One glorious summer day Aghajoon had left early in the morning as usual
and was not due back til noon. His schedule was so precise you could set
your watch to it. As soon as he would appear back at the door, it was 12:00
sharp. He would then have lunch, drink tea, pray and take an afternoon nap.
Always. He would then take a walk and disappear to meet with friends at
4:00. They discuss dinosaur-age politics over tea and argue about the price
of "ghand-o- shekar", the exchange rate and what not.
That day I was again being chased by the bully, jeering and laughing
over yet another glorious triumph. I was rubbing my head from the fresh
smack and trying to hold back tears. Suddenly, out of the blue, my grandfather
appeared. The bully was not aware of my hero approaching from behind. All
of a sudden Aghajoon grabbed the bully's collar and with a quick shake turned
him around -- kind of Jackie Chan style -- and slapped him on the cheek.
Hallelujah! Glory, glory!
"Tuleh sag-e valadezenaa! Ye baar bet nagoftam invaraa paydaat sheh
cheh balaayie saret miaaram? Mageh aazaar daari sar be sar bachehaa mizari
tane lash? Boro taa pedareto dar niavordam!"
A true Kodak moment! The bully was petrified. I would have thought he
would pee in his pants. But heck, the shock was too great even for that.
As he struggled to get away from my grandfather, he slipped and tripped
over his bike and went head down for the asphalt, but his pants did not
want to go with him as the leg caught the chain and ripped like paper. Now
THAT did not go with the image of great Mongolian warriors!

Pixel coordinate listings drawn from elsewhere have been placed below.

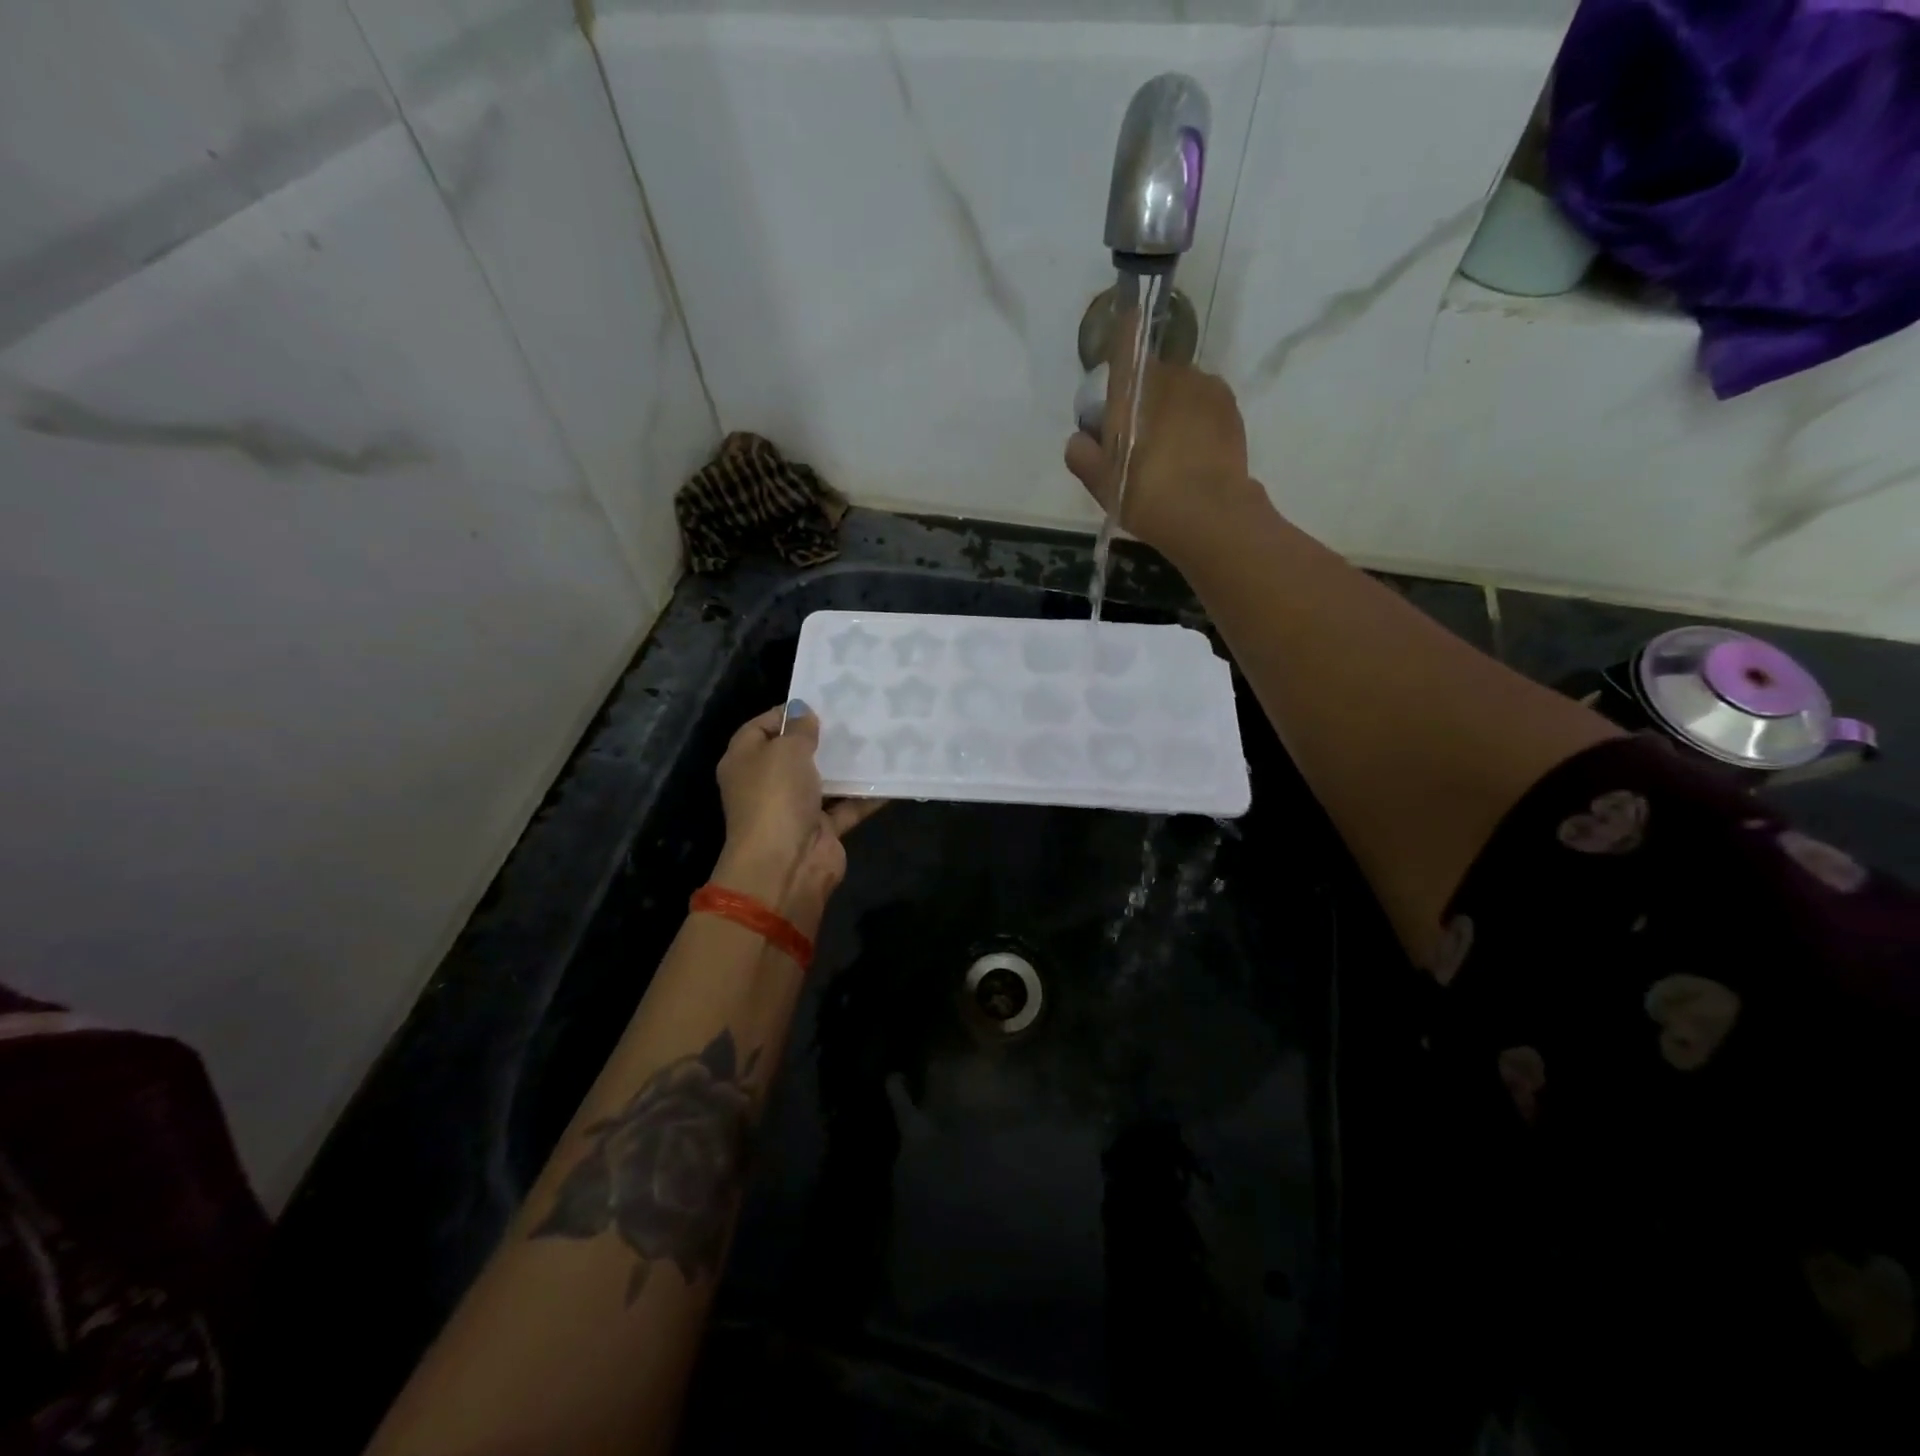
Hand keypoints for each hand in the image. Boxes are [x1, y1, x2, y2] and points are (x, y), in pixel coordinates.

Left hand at [711, 702, 883, 922]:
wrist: (787, 864)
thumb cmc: (776, 796)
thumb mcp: (786, 750)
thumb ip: (799, 729)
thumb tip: (803, 713)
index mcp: (744, 761)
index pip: (760, 728)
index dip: (785, 713)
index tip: (819, 701)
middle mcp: (766, 784)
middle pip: (793, 754)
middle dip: (821, 738)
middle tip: (854, 716)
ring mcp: (794, 809)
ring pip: (823, 780)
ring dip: (846, 765)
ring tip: (876, 738)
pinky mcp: (821, 829)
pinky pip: (846, 806)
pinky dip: (865, 795)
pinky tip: (891, 775)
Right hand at [1063, 354, 1263, 564]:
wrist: (1210, 515)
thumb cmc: (1147, 495)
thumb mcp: (1102, 483)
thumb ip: (1082, 456)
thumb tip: (1079, 439)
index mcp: (1134, 387)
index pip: (1125, 346)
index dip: (1119, 344)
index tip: (1116, 366)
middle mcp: (1171, 374)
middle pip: (1150, 376)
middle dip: (1141, 398)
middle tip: (1136, 440)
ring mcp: (1205, 387)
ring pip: (1179, 389)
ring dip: (1170, 408)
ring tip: (1168, 450)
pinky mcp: (1230, 407)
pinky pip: (1203, 403)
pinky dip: (1194, 419)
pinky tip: (1191, 453)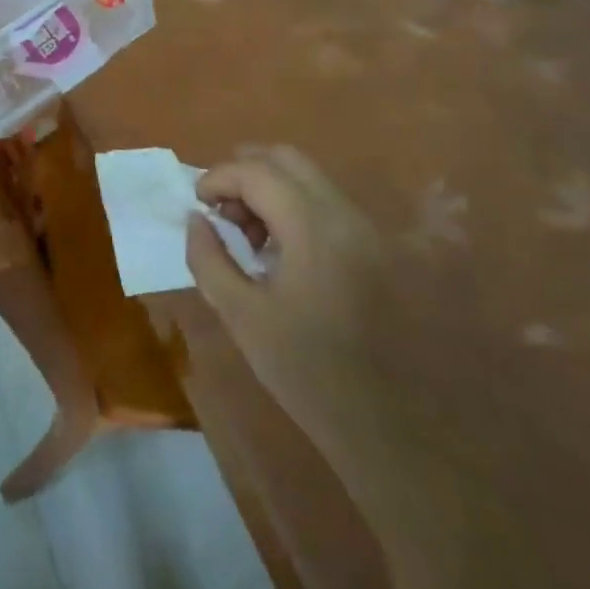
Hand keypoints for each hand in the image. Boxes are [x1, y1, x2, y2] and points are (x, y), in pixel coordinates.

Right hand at [185, 144, 382, 463]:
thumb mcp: (241, 316)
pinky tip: (280, 252)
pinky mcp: (378, 248)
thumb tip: (195, 219)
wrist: (394, 429)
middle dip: (244, 173)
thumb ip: (208, 259)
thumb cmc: (308, 374)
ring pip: (309, 179)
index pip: (257, 172)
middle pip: (287, 159)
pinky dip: (293, 207)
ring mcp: (369, 230)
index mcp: (315, 229)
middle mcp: (347, 216)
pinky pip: (327, 204)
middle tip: (221, 211)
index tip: (196, 205)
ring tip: (247, 235)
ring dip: (269, 189)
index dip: (217, 178)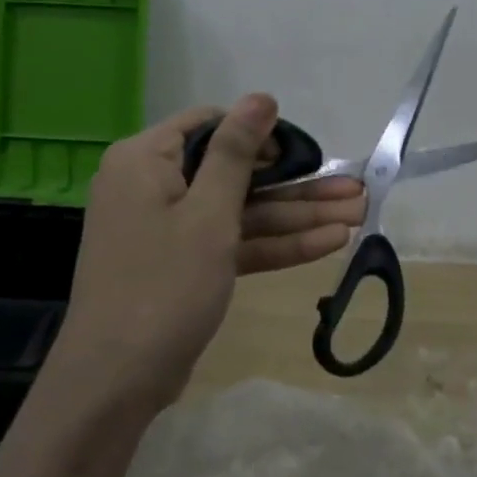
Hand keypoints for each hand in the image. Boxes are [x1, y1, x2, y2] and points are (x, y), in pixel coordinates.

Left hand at [55, 95, 366, 412]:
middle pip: (233, 172)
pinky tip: (329, 244)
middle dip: (295, 184)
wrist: (118, 380)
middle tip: (353, 188)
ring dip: (295, 216)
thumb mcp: (208, 213)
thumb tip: (260, 96)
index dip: (259, 134)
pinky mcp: (183, 264)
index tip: (303, 152)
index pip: (209, 125)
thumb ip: (236, 152)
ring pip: (240, 211)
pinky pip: (231, 242)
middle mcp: (154, 185)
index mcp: (145, 159)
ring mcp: (169, 228)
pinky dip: (273, 245)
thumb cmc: (163, 284)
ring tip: (358, 214)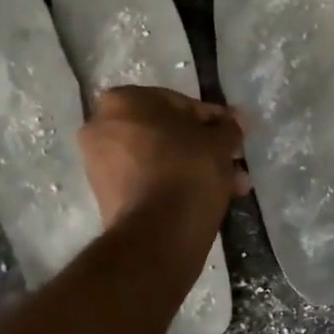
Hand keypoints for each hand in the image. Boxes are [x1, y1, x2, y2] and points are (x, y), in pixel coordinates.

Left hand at [78, 87, 249, 233]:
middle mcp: (102, 125)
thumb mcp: (220, 142)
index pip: (181, 103)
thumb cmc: (188, 171)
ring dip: (193, 168)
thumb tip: (233, 122)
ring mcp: (98, 162)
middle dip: (204, 148)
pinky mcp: (105, 195)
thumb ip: (228, 127)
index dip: (214, 121)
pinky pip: (147, 179)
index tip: (235, 137)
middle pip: (167, 132)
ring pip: (159, 158)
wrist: (157, 233)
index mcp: (124, 100)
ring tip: (229, 187)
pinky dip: (173, 184)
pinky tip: (204, 197)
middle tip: (232, 163)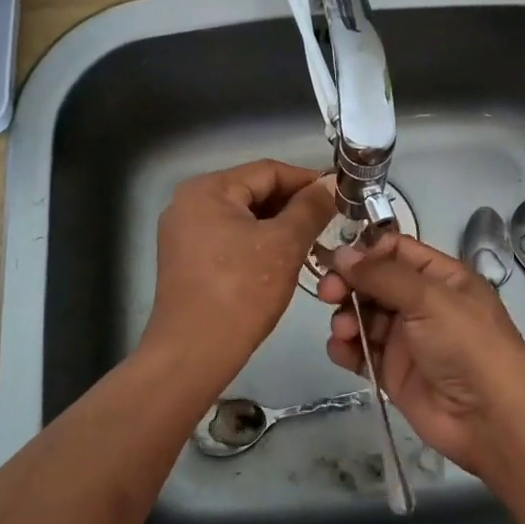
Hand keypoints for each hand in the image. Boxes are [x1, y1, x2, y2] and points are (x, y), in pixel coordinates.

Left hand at [142, 160, 337, 389]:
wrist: (193, 353)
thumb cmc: (240, 291)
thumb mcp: (284, 245)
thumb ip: (311, 208)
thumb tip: (332, 184)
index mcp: (207, 189)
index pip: (268, 170)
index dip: (307, 180)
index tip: (340, 195)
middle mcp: (189, 203)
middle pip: (253, 191)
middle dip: (293, 205)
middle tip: (331, 221)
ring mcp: (184, 233)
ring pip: (243, 217)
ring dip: (278, 226)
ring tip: (313, 241)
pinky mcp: (186, 260)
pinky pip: (230, 238)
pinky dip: (258, 243)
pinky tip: (282, 260)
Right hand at [319, 232, 524, 471]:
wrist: (490, 419)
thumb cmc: (467, 345)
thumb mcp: (429, 299)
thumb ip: (382, 275)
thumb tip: (341, 253)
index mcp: (440, 277)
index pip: (396, 250)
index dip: (367, 252)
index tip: (341, 261)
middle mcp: (422, 303)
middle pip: (374, 282)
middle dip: (348, 284)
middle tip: (328, 293)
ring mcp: (406, 338)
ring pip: (363, 315)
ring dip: (345, 317)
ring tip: (343, 330)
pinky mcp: (392, 371)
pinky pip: (360, 350)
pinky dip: (345, 347)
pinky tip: (340, 349)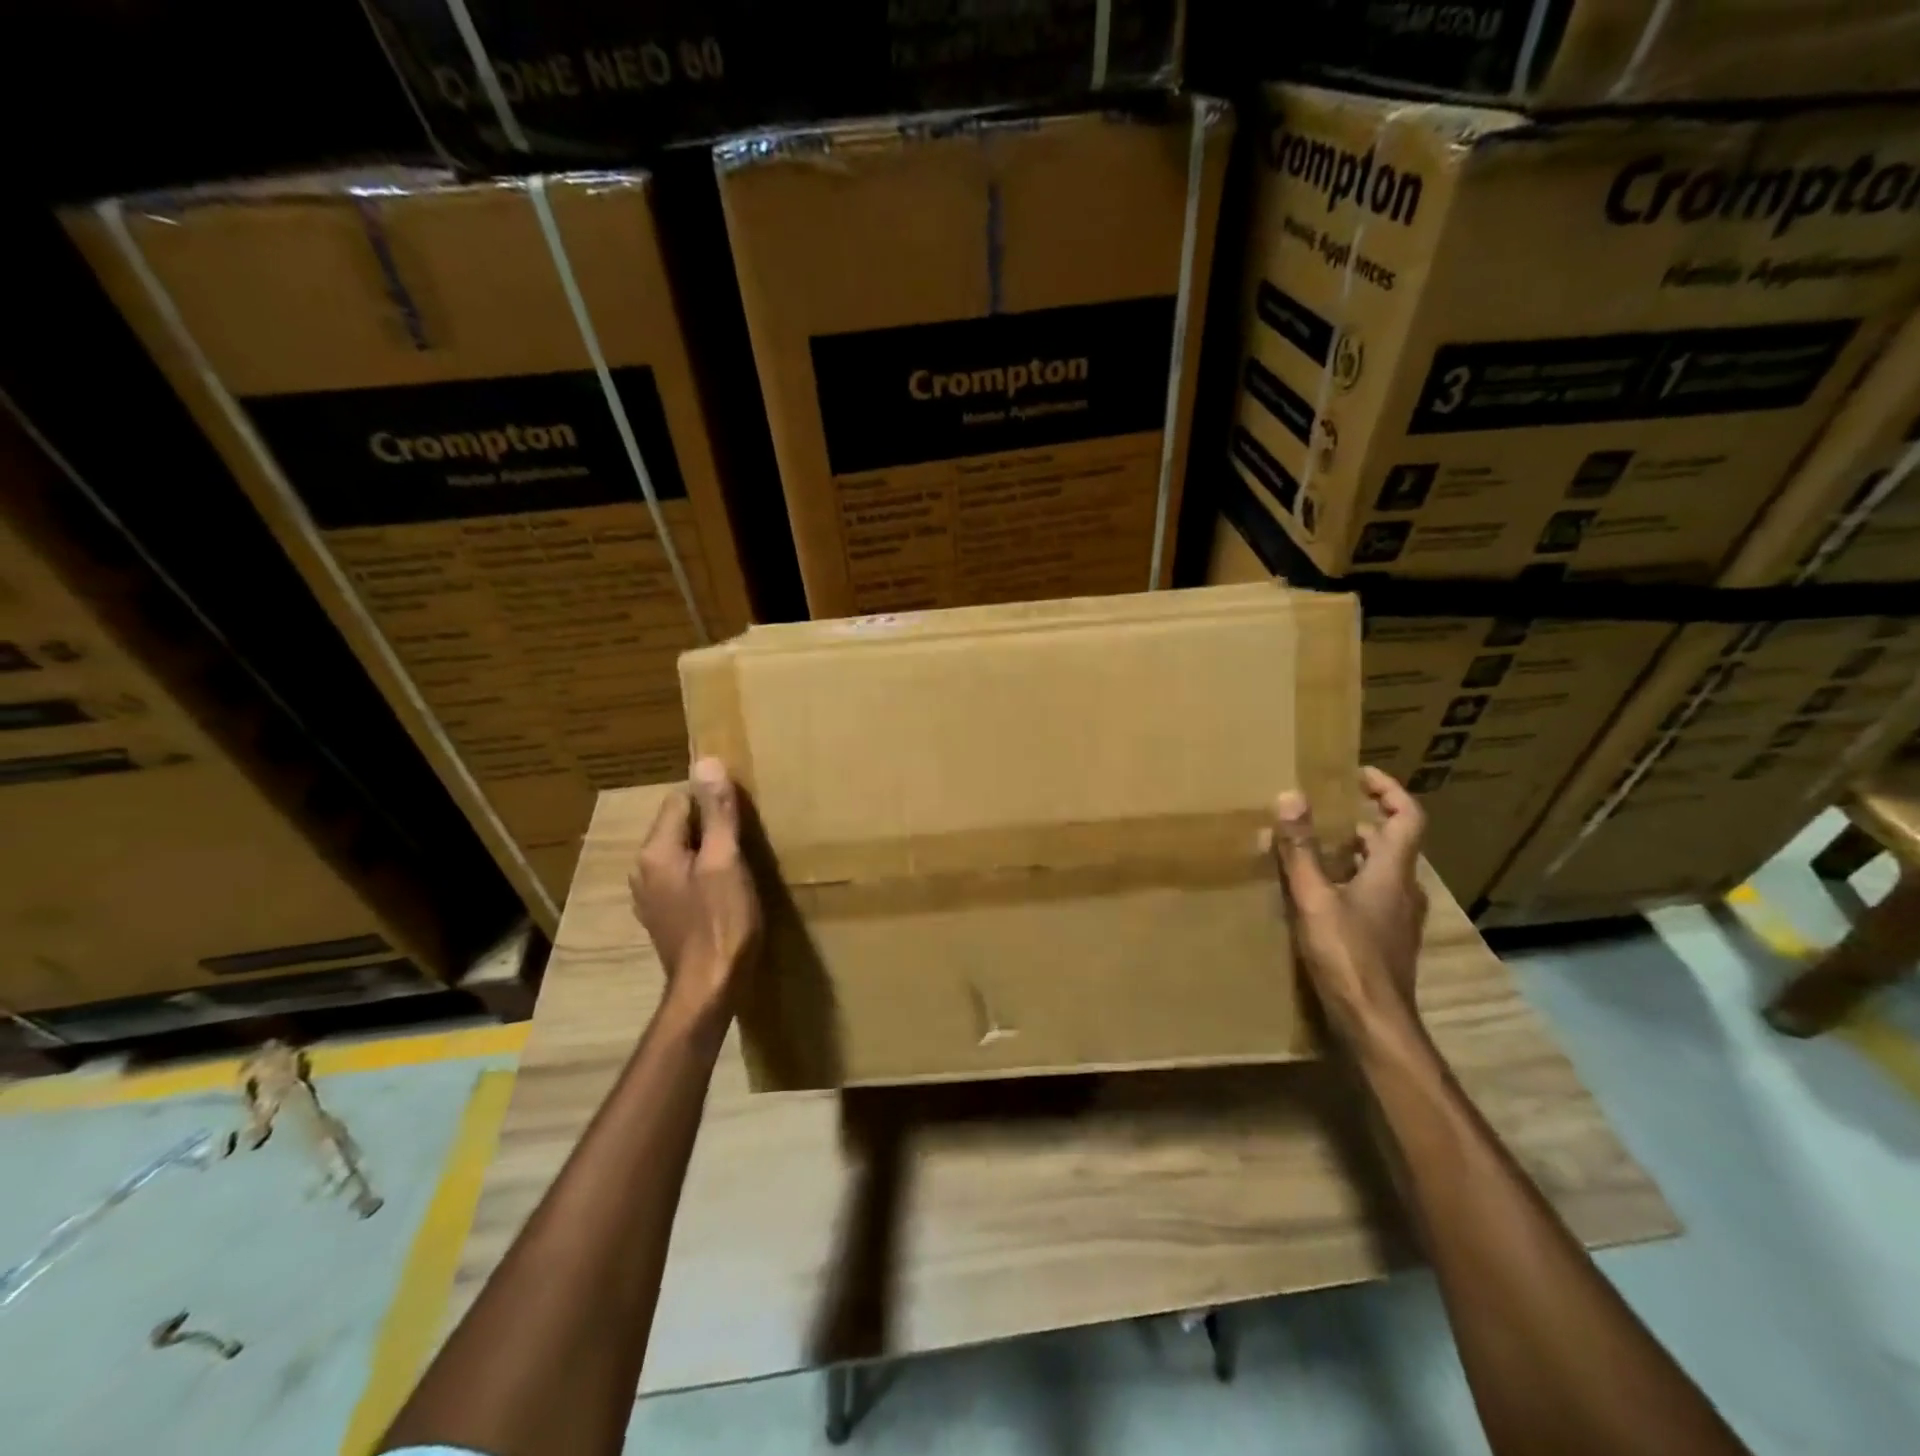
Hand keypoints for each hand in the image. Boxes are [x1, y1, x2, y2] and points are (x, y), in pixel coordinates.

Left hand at [629, 758, 761, 1022]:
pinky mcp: (664, 916)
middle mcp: (643, 869)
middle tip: (746, 836)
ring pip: (682, 852)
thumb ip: (716, 813)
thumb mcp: (725, 861)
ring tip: (740, 861)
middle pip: (679, 825)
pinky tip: (726, 890)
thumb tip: (705, 761)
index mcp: (655, 851)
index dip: (712, 800)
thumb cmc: (722, 923)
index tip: (742, 813)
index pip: (680, 799)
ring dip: (708, 850)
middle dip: (710, 824)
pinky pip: (683, 877)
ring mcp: (651, 896)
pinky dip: (702, 874)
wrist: (709, 989)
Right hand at [1269, 766, 1428, 1047]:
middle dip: (1362, 820)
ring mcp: (1399, 917)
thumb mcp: (1314, 898)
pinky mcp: (1387, 939)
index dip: (1389, 790)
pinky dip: (1351, 880)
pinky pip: (1373, 894)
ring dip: (1355, 852)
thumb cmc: (1347, 956)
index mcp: (1392, 871)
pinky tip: (1320, 893)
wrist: (1375, 1023)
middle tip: (1324, 811)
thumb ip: (1301, 849)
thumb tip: (1290, 796)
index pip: (1407, 816)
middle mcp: (1404, 889)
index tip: (1359, 774)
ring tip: (1315, 847)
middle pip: (1393, 842)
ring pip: (1382, 870)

I jumped with glee and ran to my grand father. With my hands on my waist,
raising a James Bond sort of eyebrow, trying to act much tougher and much
cooler than I really was, I repeated:
"Aareh, tuleh-e sag-e valadezena, ye baar digeh in varaa peydaat
The bully stood up squinting his sharp eyes at me. Though he would not
move toward me, he was not running away either. What gives?! Puffing up
my chest I turned to see if Aghajoon had another slap in the bag for him.
With a speed I had never imagined myself capable of, I set out for the opposite
direction. Aghajoon had vanished just as mysteriously as he had appeared!